◆ **WORKING DATA**
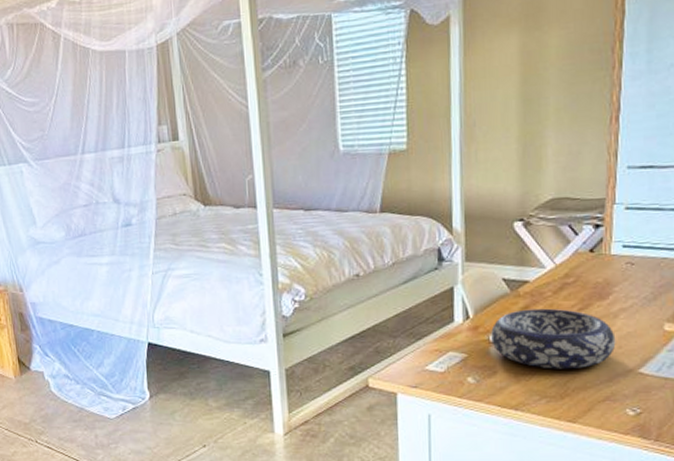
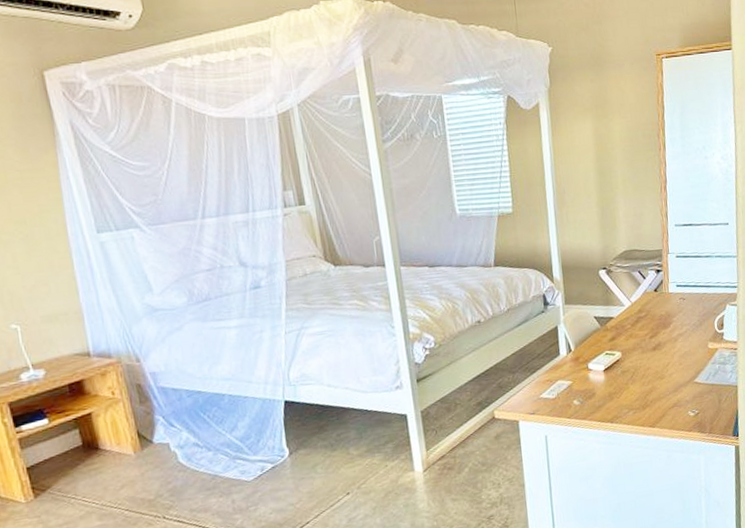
decorative bowl: present [491,308,616,369] -> none [588,338,678,387]

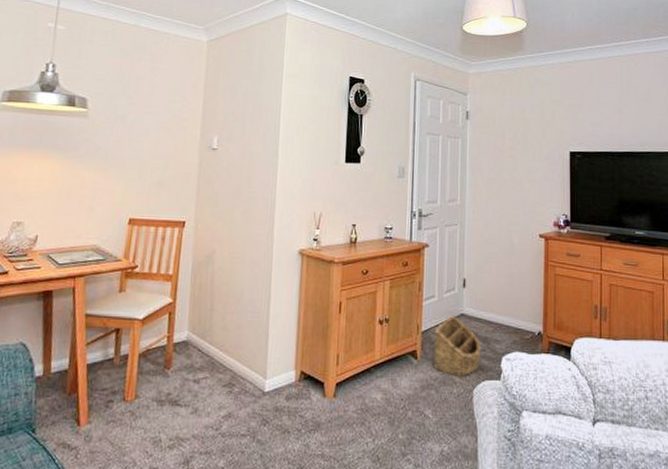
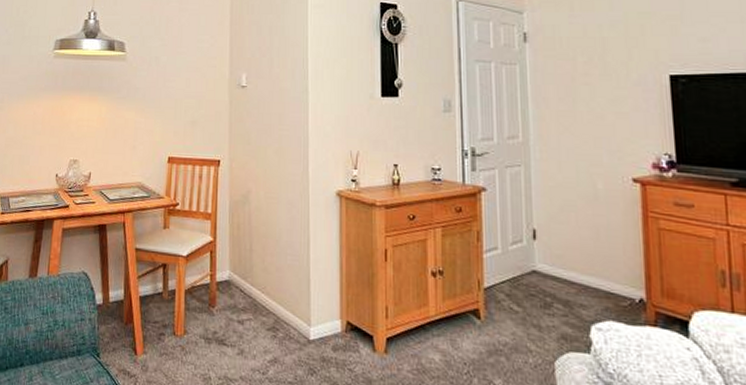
basket: present [433,316,481,377] -> none [500,272,562,345]

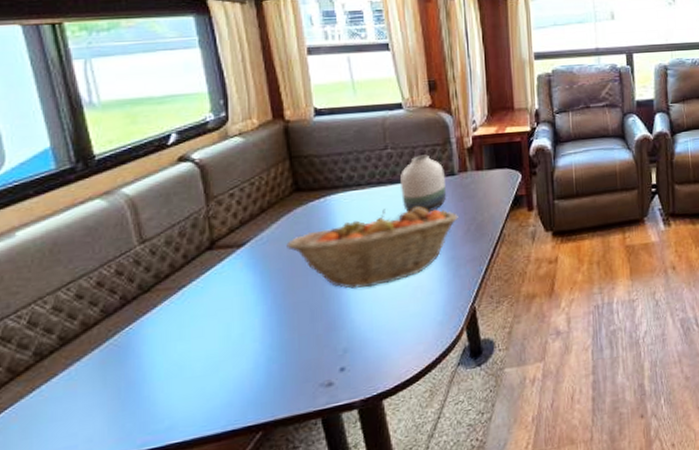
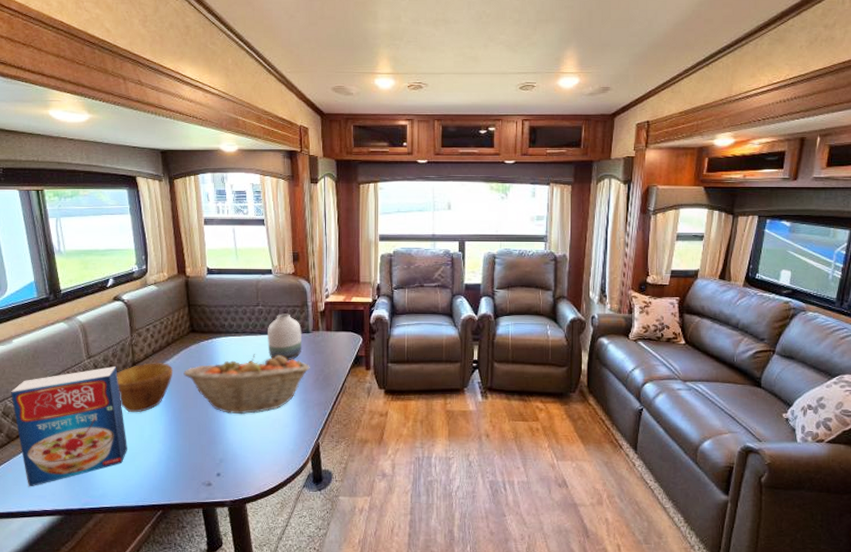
cereal box: none [14,249,207,438] -> present [11,367,127,487]
bowl: none [187,235,272,309] -> present [117,362,174,413]

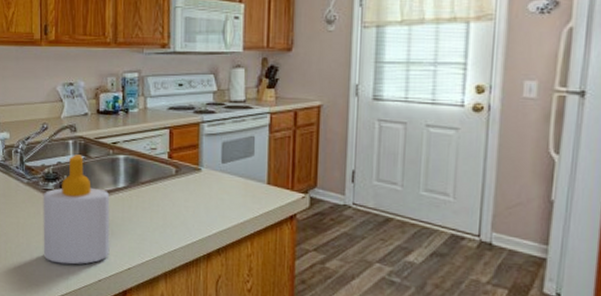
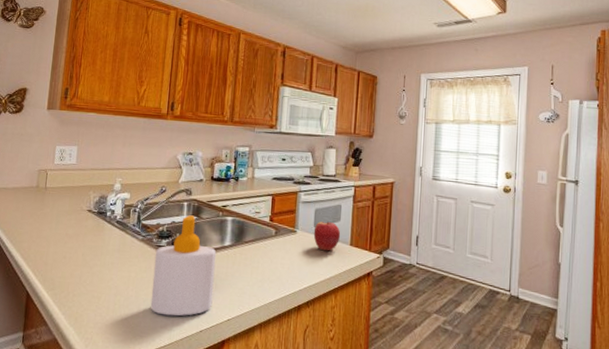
apple: none [221,156,255,192] -> present [313,221,341,251]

◆ **WHAT YOU HAVE TO DO**
Pictures do not belong in the copy. Please reproduce the entries above exactly otherwise.

◆ **YOUR RESPONSE**
decorative bowl: present [491,308,616,369] -> none [588,338,678,387]

basket: present [433,316,481,377] -> none [500,272,562,345]

cereal box: none [14,249,207,438] -> present [11,367,127,487]
bowl: none [187,235,272,309] -> present [117,362,174,413]

apple: none [221,156,255,192] -> present [313,221,341,251]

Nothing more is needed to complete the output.